En 1925, dans les pages du Daily Worker, journal communiste américain, paraissait une caricature titrée « On the International Slave Plantation ». On y voyait trois figures robustes -la Chine, l’Inde et l’Afrique- vêtues comme des esclaves de plantation, debout devant un petit personnage grotesque, représentant l’impérialisme américain, accompagné de ses homologues britannique et français. L’ironie de l’image, sous-tendue par une citation de Marx en exergue («L’idée devient puissance quand elle pénètre les masses»), reposait sur l’inversion des rapports de force : les anciennes colonies prenaient physiquement le dessus, tandis que les maîtres impérialistes semblaient réduits, vulnérables. Ce dessin, dans sa dimension prophétique et satirique, portait déjà en germe une bascule historique à venir. Un siècle plus tard (la caricature a été publiée le 27 juin 1925), cette inversion semble, à bien des égards, s’être réalisée, ou du moins amorcée. La caricature, en son temps, dénonçait la brutalité du système impérialiste mondial tout en nourrissant l’espérance révolutionnaire d’un renversement. Aujourd’hui, si les outils d’exploitation ont changé de forme -moins de fouets, plus de dettes, de normes et de marchés-, les rapports de domination ne se sont pas totalement évaporés. Toutefois, le tableau mondial s’est considérablement transformé. La Chine, par exemple, issue d’un long processus révolutionnaire marxiste, a su conjuguer autoritarisme d’État, planification centralisée et libéralisme contrôlé pour devenir la seconde puissance économique mondiale, si elle n’est déjà la première. Loin d’être un simple produit du capitalisme mondialisé, elle reste traversée par des logiques issues du maoïsme, notamment une certaine conception de la souveraineté nationale et de la planification stratégique. Elle est aujourd’hui perçue par les États-Unis comme leur principal rival. C’est là une ironie majeure : une puissance marxiste ayant fait trembler les élites occidentales au XXème siècle s’impose désormais comme le pôle concurrent du capitalisme occidental sur son propre terrain.

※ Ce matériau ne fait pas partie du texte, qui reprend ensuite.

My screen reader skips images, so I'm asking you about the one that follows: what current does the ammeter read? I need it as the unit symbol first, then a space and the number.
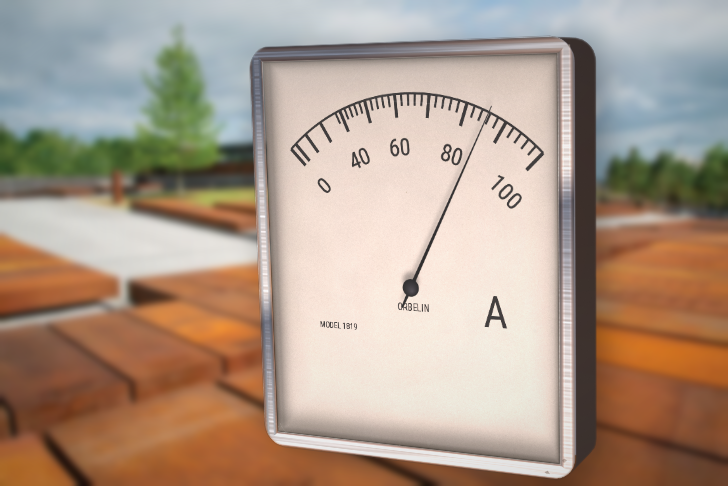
A 86
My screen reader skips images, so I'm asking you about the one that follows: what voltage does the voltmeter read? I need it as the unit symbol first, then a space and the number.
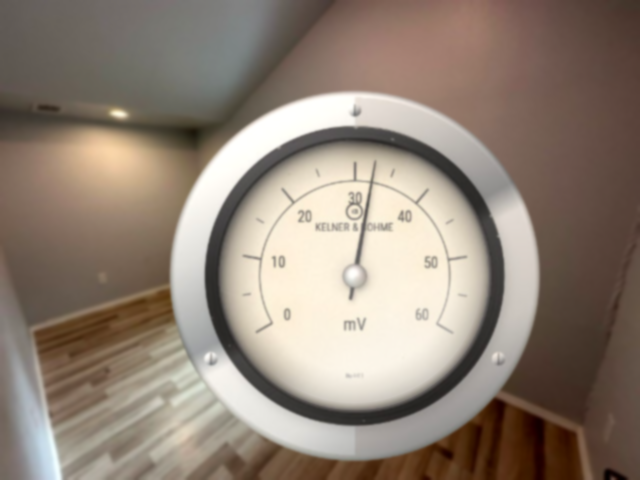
mV 32.5
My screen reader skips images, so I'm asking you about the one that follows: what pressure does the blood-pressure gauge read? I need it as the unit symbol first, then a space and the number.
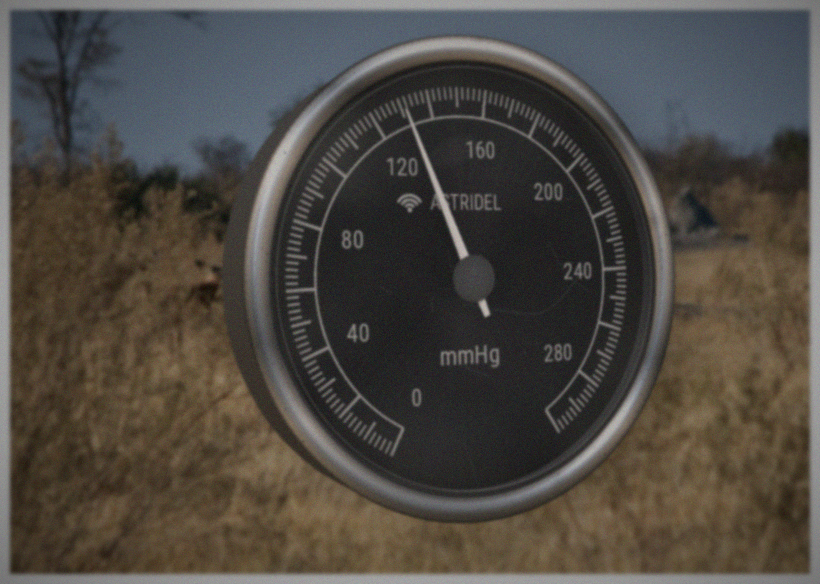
mmHg 130
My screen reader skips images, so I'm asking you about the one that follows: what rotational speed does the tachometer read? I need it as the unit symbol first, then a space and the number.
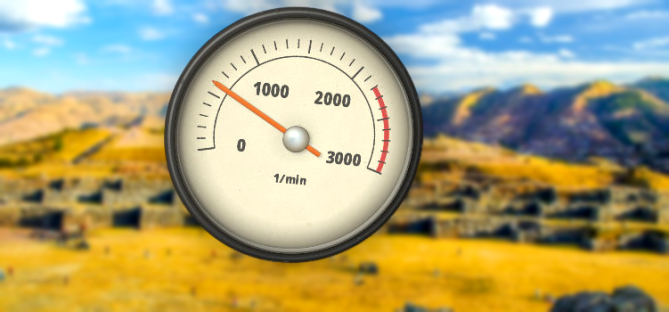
rpm 600
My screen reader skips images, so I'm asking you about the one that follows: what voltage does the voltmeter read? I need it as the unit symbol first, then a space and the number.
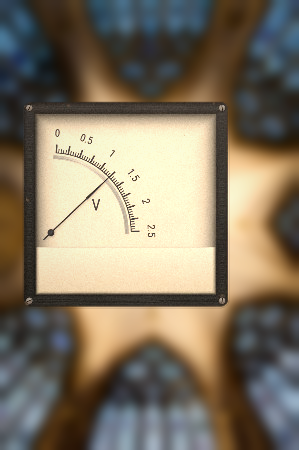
V 1.25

Quant à l’Inde et l’Afrique, le chemin est plus complexe, inégal, mais non moins significatif. L’Inde, ancienne colonie britannique, émerge comme acteur-clé dans la géopolitique indopacifique. L’Afrique, quant à elle, bien que fragmentée et souvent marginalisée dans les narratifs mondiaux, devient l’objet de convoitises stratégiques, notamment de la part de la Chine, de la Russie et de nouveaux acteurs du Sud global. Les pays des BRICS se positionnent comme les artisans d’un ordre mondial horizontal, en rupture avec la verticalité hiérarchique imposée par les puissances occidentales depuis la conférence de Yalta jusqu’aux institutions de Bretton Woods. Ce discours d’horizontalité, soutenu par des discours sur la coopération Sud-Sud, les infrastructures, les banques alternatives et le respect de la souveraineté, séduit de nombreux pays africains et asiatiques.
La caricature de juin 1925 résonne aujourd’hui comme une anticipation partielle. Le fouet a peut-être changé de main, mais la logique de puissance demeure. Les peuples, eux, restent souvent en bas de l’échelle, à la merci de décisions prises en leur nom, sans leur voix.

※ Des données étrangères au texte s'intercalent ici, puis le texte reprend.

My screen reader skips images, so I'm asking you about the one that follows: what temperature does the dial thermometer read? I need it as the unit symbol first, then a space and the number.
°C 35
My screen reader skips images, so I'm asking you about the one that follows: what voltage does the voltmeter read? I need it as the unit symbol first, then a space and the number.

Marx disait : «L’histoire se répète toujours deux fois, la première fois comme tragédie, la seconde fois comme farce». Sommes-nous dans l’entre-deux ? La multipolarité en gestation porte des espoirs, mais aussi des risques : celui d’une simple redistribution des pouvoirs sans remise en question des structures qui perpétuent les dominations. Pourtant, de nouvelles voix s’élèvent sur tous les continents, portées par des mouvements sociaux, des intellectuels, des artistes, qui cherchent à penser un avenir moins centré sur la compétition et plus sur la coopération.
À moins qu’une nouvelle conscience internationale, capable de s’inspirer du marxisme (comme le prétend la Chine) sans en reproduire les dogmes, émerge enfin-non plus pour renverser un maître, mais pour abolir la plantation, dans toutes ses formes anciennes et renouvelées.